▶ **Exercise**: Once the pictures are removed, restate the data below word for word.

▶ **Source data**:
▼
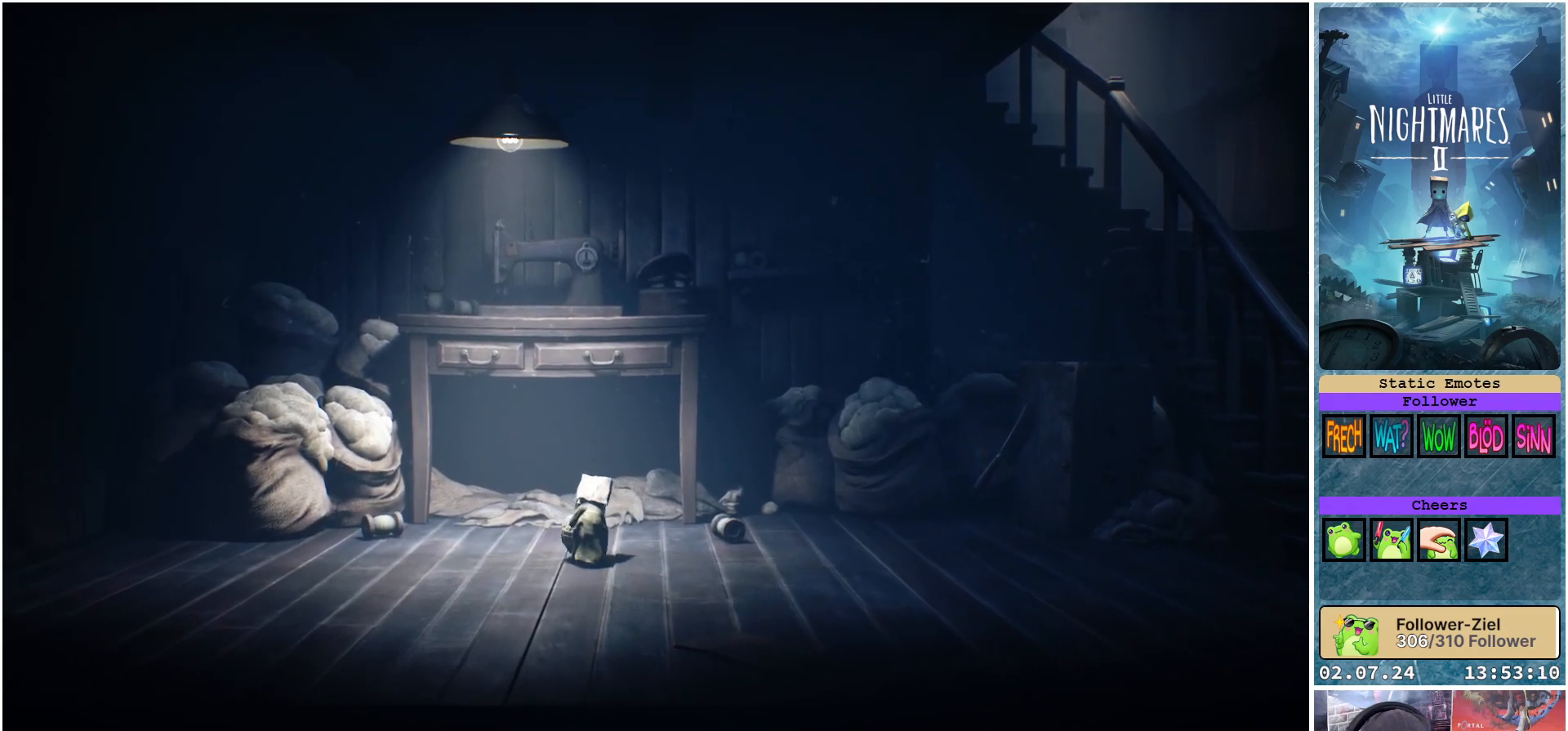
{"buttons": ["R1"], "left_stick": "up", "right_stick": "center", "events": [[350, "left_stick", "up-left"], [417, "left_stick", "up"]]}
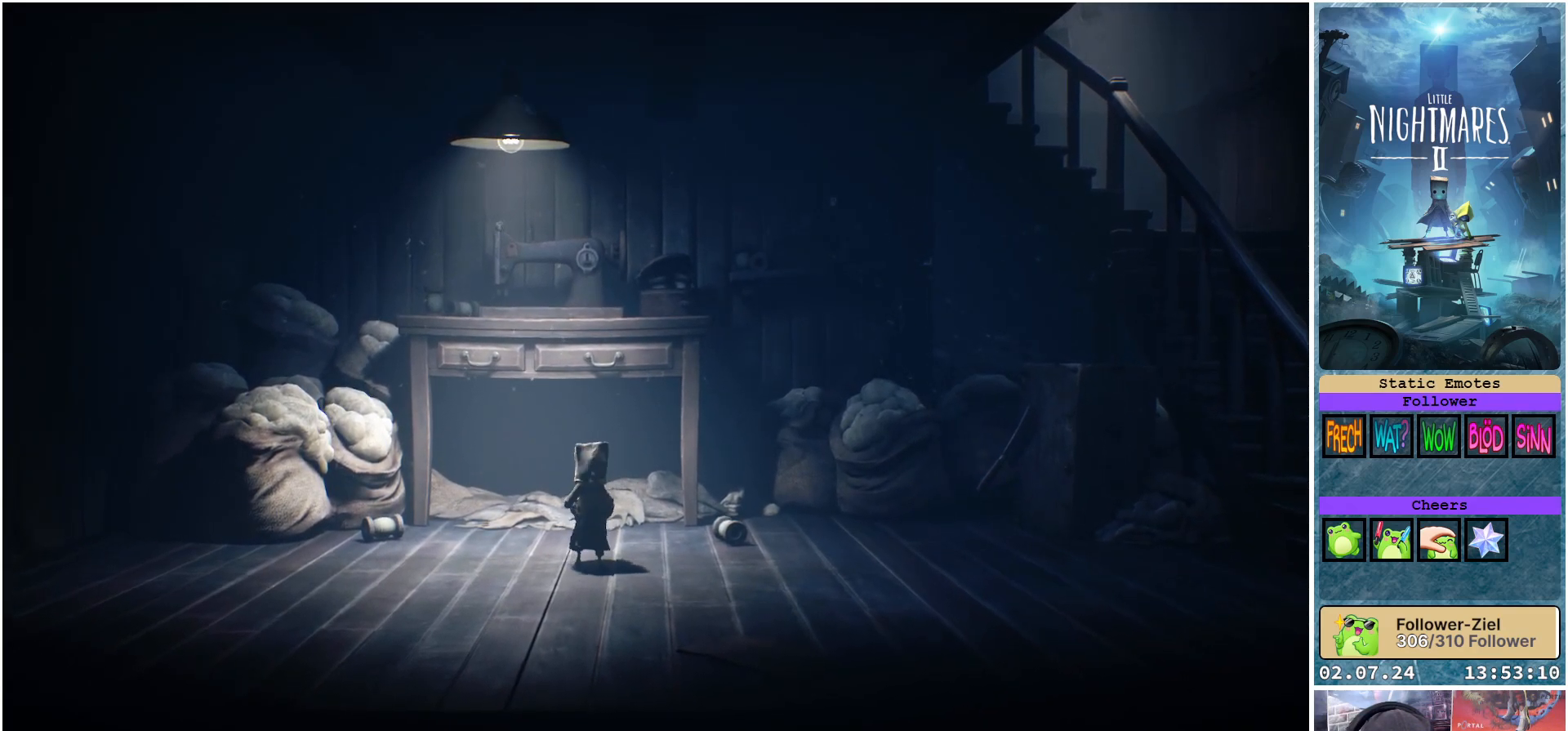
{"buttons": ["R1"], "left_stick": "left", "right_stick": "center", "events": [[167, "left_stick", "up-left"], [350, "left_stick", "left"]]}
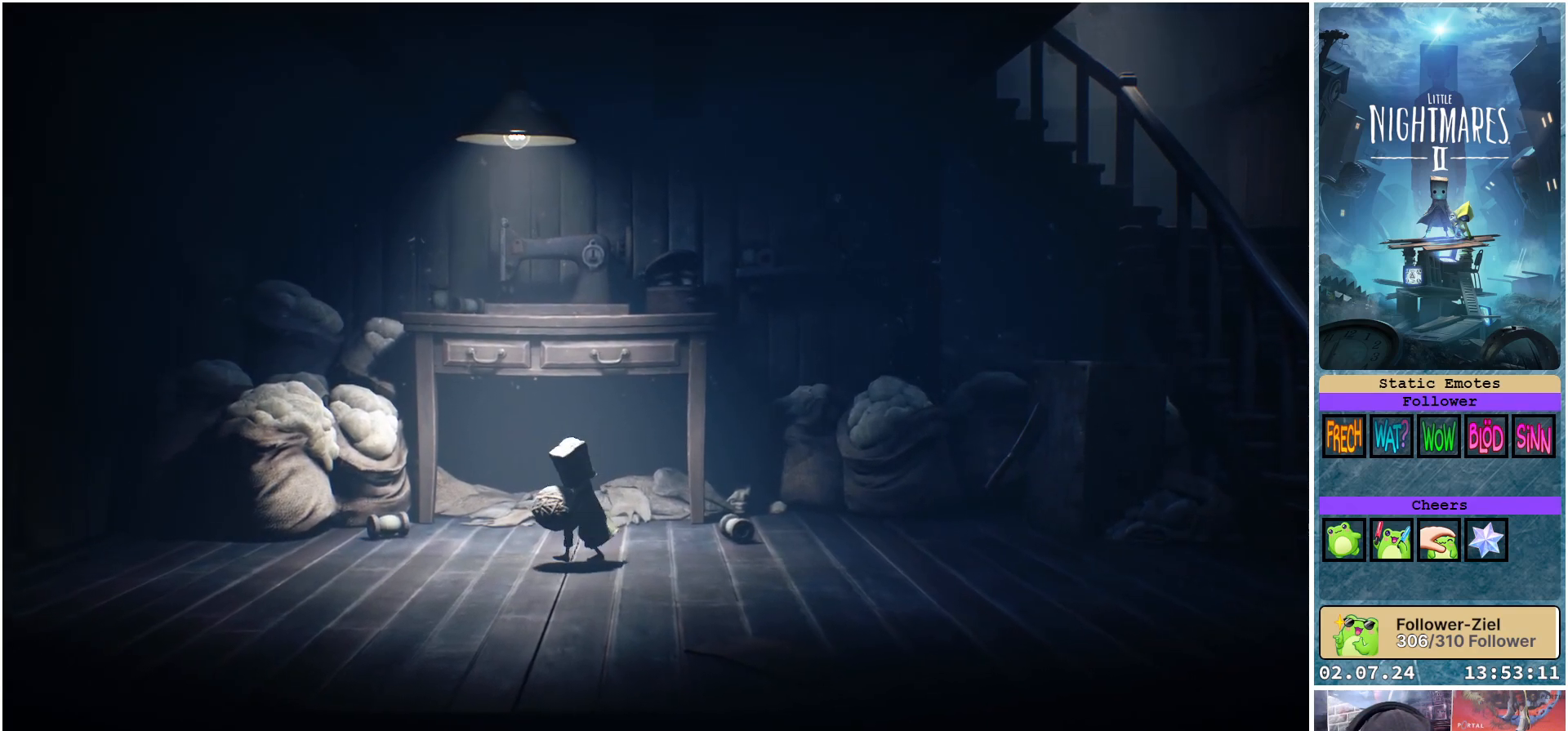
{"buttons": ["R1"], "left_stick": "down-right", "right_stick": "center", "events": [[100, "left_stick", "down-right"]]}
▲
▶ **Your solution**:
{"buttons": ["R1"], "left_stick": "up", "right_stick": "center", "events": [[350, "left_stick", "up-left"], [417, "left_stick", "up"]]}
{"buttons": ["R1"], "left_stick": "left", "right_stick": "center", "events": [[167, "left_stick", "up-left"], [350, "left_stick", "left"]]}
{"buttons": ["R1"], "left_stick": "down-right", "right_stick": "center", "events": [[100, "left_stick", "down-right"]]}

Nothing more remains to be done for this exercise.